*Supplied passage*
*** Begin section ***
To dwell at length upon the faults of this extraordinary man's eloquence, or of his career, is not necessary. Suffice it to remind our readers, that his language was often blotted by personalities, and his counsels marred by indiscretion; that he griped at the gains of patriotism with an avidity, an earnestness, and a perseverance, which justified the general charges brought against him, and that special nickname in which his image stands up before the view of many as in a niche of shame; and that his last journey, to “hide his head under the petticoats of the Pope from the great Fact of Death which was coming upon

him," as Carlyle said of him, was nearly as foolish, as for millions to confront eternity with bare head, blaspheming lips, and without either fear or hope, belief in the devil or in God, in the antichrist or in the Christ. Nevertheless, nothing discovers to us more the energy of O'Connell's genius than his vituperation. Witness his onset on Disraeli: unjust though that in many points was, yet it was so powerful, so refreshing, and so original, that you fancied the spirit of the author of the "Legion-Club," or of him who wrote the "Irish Avatar," to have entered O'Connell for the nonce. It was a touch of genius worthy of Swift or of Byron, to call Disraeli the "lineal descendant of the impenitent thief." All men, great and small, can call names. But there is the widest difference between the vituperation of a porter, and that of a poet-between a kick given by an ass from below, and the stroke dealt by an angel from above. The one recoils from the object of assault, and impinges upon the stupid assailant; the other rests on the brow, the scar of an irresistible and supernal blow. The one strikes, the other strikes down. The one, to use the words of Christopher North, is "like mud thrown by a brutal boor on the gateway of some glorious edifice;" the other is a flash of lightning from on high, which can neither be repelled nor replied to, but leaves a Cain-mark on the devoted brow, which may be its only passport into future ages.
*** End section ***
*Written task 1*
Translate this sentence from the passage on O'Connell into French: "The one strikes, the other strikes down."
*Written task 2*
In the passage on O'Connell, what did O'Connell call Disraeli?
The data comes from a source unrelated to the passage on O'Connell.

*Raw data*
*** Begin section ***
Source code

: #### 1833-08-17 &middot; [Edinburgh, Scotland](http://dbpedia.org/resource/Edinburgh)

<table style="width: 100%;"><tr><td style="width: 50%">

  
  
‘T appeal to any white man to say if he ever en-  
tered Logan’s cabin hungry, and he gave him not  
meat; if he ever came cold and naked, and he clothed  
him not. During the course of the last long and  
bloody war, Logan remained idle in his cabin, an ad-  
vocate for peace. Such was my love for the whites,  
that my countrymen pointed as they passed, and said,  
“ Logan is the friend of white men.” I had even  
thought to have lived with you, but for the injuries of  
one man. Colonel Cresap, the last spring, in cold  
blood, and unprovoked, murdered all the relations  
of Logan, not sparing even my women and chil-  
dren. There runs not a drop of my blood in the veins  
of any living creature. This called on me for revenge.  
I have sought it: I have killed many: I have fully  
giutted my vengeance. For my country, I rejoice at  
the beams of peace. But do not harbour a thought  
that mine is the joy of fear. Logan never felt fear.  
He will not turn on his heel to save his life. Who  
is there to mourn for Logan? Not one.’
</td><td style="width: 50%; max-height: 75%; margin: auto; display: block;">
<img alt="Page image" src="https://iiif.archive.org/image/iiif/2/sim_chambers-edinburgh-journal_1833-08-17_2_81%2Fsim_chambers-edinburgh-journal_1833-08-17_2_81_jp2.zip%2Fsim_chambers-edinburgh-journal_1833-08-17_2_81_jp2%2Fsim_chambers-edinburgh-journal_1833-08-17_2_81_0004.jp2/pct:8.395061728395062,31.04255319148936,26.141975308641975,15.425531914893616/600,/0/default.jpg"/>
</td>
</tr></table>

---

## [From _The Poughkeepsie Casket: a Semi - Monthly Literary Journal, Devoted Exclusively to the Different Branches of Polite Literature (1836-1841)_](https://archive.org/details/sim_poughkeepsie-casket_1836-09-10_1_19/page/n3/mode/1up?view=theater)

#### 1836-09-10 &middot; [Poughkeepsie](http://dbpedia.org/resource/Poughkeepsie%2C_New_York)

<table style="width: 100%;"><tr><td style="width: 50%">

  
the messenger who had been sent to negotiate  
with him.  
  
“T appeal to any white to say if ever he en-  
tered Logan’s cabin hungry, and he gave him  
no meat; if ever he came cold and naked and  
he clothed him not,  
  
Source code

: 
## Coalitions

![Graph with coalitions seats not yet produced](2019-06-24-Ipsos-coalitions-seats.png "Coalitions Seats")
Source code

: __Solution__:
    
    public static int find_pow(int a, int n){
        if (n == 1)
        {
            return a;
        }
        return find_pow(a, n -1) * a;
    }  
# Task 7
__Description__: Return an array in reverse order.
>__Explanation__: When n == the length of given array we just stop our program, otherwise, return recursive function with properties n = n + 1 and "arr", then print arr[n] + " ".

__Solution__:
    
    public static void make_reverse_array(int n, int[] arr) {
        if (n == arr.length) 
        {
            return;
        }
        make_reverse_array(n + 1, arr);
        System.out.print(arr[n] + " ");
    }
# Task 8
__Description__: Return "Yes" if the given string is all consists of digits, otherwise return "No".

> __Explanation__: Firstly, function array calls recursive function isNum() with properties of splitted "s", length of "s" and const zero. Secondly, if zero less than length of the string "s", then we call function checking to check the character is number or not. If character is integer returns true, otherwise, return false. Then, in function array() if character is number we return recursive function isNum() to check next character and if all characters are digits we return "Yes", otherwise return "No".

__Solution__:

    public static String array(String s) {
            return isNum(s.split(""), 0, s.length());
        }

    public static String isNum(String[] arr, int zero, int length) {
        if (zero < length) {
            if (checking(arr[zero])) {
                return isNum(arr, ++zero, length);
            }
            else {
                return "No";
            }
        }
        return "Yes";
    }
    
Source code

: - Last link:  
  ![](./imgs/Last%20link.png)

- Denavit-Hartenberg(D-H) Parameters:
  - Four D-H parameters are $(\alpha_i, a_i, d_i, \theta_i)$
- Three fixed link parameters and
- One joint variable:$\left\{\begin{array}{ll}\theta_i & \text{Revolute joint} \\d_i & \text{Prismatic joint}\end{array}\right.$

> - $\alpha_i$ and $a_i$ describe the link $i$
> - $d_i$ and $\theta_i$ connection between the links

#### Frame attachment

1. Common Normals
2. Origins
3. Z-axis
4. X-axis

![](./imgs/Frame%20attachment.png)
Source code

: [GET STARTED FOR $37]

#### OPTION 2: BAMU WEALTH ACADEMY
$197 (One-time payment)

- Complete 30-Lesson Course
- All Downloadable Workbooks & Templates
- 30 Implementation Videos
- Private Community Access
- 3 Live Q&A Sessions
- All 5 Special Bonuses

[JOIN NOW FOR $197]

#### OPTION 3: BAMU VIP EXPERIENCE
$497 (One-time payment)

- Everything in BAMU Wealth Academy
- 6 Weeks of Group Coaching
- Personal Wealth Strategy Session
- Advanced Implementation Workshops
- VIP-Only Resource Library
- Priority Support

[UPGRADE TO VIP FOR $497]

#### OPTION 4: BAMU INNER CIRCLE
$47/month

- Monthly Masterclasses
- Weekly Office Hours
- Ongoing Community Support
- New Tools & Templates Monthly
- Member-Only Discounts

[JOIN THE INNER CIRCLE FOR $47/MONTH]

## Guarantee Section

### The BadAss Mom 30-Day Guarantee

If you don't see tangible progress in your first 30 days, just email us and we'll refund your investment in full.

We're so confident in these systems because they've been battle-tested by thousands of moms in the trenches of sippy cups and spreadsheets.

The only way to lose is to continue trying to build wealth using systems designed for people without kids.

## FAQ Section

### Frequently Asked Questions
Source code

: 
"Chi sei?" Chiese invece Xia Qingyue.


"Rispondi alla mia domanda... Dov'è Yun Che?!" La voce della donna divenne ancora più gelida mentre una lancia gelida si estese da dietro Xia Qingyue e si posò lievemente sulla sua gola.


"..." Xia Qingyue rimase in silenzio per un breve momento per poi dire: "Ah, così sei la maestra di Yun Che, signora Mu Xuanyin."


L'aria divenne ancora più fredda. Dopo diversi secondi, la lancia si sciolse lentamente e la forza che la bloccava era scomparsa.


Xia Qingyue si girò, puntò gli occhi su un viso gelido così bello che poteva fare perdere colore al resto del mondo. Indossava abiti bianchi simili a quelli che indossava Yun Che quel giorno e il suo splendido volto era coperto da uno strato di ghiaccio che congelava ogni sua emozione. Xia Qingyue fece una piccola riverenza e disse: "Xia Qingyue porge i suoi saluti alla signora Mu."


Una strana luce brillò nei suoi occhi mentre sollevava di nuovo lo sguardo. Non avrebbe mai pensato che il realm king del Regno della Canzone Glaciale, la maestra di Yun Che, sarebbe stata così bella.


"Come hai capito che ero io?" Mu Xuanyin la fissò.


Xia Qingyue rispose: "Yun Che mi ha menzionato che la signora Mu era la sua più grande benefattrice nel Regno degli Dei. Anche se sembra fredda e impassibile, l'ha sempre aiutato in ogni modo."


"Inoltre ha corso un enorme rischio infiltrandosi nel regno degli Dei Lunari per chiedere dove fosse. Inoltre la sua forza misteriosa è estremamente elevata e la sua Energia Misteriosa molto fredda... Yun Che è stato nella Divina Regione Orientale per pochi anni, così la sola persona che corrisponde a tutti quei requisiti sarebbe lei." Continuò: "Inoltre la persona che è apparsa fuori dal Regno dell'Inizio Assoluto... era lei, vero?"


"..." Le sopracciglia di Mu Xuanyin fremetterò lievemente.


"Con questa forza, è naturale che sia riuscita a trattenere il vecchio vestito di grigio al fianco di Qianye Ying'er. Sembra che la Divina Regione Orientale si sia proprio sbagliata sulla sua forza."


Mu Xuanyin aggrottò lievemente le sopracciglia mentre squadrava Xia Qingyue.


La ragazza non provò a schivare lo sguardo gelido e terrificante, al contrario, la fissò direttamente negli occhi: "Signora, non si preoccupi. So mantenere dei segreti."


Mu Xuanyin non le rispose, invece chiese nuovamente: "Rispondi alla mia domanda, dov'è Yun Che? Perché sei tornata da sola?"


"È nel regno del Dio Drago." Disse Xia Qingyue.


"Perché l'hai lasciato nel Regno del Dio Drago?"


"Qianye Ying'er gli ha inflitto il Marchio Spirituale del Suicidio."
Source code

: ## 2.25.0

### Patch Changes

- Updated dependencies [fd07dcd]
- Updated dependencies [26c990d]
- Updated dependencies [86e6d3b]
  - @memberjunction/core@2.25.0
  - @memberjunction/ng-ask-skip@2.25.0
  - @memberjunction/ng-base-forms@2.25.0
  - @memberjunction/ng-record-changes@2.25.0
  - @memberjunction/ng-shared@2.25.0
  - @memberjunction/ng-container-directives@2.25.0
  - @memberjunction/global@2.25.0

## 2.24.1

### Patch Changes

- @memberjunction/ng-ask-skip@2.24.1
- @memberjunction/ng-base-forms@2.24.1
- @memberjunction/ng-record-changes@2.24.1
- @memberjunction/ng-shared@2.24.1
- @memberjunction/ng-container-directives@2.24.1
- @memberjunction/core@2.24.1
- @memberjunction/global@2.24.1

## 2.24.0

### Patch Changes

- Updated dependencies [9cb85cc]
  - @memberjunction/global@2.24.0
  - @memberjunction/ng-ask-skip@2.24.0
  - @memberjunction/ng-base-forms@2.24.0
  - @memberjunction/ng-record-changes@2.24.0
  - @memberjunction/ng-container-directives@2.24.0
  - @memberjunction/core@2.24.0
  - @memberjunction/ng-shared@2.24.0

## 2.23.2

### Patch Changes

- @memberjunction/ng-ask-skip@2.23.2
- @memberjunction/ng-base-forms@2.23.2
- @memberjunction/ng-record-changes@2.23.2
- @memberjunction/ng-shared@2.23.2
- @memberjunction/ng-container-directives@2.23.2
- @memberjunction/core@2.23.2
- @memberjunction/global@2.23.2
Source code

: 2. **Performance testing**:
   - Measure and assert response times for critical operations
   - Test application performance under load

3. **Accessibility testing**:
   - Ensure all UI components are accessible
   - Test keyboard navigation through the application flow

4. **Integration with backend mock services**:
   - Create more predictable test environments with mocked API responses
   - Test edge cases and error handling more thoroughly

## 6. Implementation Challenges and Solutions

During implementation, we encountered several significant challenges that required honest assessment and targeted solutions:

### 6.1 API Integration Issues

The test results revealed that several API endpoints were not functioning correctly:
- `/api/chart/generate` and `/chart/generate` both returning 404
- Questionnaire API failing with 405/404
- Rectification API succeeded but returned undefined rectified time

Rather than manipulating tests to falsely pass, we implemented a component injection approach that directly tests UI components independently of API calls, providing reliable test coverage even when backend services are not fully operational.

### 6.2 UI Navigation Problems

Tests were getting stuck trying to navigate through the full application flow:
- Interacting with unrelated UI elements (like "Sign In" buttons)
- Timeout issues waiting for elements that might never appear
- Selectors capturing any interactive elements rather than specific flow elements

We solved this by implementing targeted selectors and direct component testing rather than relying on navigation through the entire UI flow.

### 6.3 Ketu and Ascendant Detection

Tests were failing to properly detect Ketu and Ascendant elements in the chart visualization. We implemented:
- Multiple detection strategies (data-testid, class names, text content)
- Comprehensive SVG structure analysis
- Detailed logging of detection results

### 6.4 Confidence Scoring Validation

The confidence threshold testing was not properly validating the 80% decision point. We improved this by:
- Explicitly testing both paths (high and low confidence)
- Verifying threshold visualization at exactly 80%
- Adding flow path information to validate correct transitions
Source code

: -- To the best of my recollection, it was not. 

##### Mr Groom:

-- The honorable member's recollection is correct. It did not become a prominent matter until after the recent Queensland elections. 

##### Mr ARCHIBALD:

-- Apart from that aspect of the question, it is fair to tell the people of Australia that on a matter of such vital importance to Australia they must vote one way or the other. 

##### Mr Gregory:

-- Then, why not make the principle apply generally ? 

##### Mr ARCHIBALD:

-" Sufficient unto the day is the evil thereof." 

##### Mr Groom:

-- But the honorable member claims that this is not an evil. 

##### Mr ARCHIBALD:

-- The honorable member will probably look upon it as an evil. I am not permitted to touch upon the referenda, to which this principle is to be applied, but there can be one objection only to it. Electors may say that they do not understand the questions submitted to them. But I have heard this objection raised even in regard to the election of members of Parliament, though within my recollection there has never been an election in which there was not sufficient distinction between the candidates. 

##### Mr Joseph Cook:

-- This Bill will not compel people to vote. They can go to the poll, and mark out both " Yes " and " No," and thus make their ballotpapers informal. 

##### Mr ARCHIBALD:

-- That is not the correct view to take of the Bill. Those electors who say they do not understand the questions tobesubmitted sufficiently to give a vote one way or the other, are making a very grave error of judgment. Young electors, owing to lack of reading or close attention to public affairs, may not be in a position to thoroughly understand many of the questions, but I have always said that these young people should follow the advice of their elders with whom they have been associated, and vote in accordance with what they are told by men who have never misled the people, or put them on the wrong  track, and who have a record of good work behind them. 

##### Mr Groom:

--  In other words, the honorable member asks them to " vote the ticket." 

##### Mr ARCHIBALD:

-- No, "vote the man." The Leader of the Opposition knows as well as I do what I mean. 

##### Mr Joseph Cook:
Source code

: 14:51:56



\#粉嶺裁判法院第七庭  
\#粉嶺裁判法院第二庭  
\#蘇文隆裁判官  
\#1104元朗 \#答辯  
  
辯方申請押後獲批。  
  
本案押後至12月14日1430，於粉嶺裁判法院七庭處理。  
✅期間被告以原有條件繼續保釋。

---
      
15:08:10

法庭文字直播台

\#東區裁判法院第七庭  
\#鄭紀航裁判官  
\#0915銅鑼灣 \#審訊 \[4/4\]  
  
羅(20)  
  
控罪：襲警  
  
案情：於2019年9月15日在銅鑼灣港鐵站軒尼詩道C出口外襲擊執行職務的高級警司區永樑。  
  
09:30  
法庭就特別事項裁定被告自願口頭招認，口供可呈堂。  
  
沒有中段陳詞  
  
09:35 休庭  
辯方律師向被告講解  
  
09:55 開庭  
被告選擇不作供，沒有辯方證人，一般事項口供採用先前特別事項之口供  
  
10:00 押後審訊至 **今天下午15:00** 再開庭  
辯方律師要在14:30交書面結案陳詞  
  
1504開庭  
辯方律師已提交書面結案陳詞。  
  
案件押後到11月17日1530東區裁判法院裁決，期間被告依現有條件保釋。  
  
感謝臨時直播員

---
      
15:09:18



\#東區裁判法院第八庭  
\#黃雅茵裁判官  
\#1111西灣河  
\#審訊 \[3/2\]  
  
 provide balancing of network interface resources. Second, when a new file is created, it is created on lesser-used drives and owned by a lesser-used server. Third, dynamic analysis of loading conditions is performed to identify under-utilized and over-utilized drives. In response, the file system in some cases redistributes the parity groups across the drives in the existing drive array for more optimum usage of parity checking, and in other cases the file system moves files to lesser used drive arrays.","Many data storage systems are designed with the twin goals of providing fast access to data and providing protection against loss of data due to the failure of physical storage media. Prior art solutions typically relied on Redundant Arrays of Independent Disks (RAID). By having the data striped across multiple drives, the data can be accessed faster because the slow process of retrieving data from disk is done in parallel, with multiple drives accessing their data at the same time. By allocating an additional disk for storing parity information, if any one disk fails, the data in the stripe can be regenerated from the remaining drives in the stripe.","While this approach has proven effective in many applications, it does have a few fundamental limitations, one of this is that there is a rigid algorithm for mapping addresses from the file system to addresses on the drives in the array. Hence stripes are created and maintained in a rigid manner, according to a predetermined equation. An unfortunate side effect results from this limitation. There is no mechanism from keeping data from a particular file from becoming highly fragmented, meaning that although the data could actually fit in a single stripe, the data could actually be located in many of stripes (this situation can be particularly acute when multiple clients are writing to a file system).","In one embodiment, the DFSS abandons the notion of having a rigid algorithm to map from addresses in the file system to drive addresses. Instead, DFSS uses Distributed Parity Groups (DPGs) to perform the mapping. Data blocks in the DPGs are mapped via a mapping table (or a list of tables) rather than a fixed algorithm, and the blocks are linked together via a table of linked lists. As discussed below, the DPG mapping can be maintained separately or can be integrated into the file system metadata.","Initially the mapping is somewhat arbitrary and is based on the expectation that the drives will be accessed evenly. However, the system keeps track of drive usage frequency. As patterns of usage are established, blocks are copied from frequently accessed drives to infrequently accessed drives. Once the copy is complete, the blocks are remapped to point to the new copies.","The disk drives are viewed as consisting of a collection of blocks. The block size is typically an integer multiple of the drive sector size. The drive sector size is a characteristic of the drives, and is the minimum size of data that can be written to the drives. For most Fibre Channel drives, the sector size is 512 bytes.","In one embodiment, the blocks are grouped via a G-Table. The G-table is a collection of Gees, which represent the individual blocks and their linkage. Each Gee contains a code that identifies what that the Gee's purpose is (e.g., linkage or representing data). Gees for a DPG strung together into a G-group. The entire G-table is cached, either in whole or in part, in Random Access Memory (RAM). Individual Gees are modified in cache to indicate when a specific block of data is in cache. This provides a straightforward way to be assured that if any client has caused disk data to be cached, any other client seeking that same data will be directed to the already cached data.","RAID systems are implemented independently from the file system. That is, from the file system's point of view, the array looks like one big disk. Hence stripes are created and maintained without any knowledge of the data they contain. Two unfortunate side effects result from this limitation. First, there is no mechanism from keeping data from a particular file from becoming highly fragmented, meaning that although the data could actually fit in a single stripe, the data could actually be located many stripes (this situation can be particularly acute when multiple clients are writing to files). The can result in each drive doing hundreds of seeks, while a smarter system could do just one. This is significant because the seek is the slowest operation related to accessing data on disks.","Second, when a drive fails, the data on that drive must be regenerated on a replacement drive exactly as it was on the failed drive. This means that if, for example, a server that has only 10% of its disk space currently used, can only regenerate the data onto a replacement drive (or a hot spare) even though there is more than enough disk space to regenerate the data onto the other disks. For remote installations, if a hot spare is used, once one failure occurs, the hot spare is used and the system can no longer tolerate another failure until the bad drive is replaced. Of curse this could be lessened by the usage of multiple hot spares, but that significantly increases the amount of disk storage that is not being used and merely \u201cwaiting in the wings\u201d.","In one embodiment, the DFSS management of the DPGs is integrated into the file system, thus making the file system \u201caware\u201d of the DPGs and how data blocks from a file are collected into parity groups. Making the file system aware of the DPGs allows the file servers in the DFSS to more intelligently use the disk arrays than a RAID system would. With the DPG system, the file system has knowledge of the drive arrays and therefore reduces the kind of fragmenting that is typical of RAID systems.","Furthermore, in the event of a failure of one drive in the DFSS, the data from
*** End section ***
*Problem solution 1*
L'un frappe, l'autre terrasse.

*Problem solution 2*
He called him the "lineal descendant of the impenitent thief."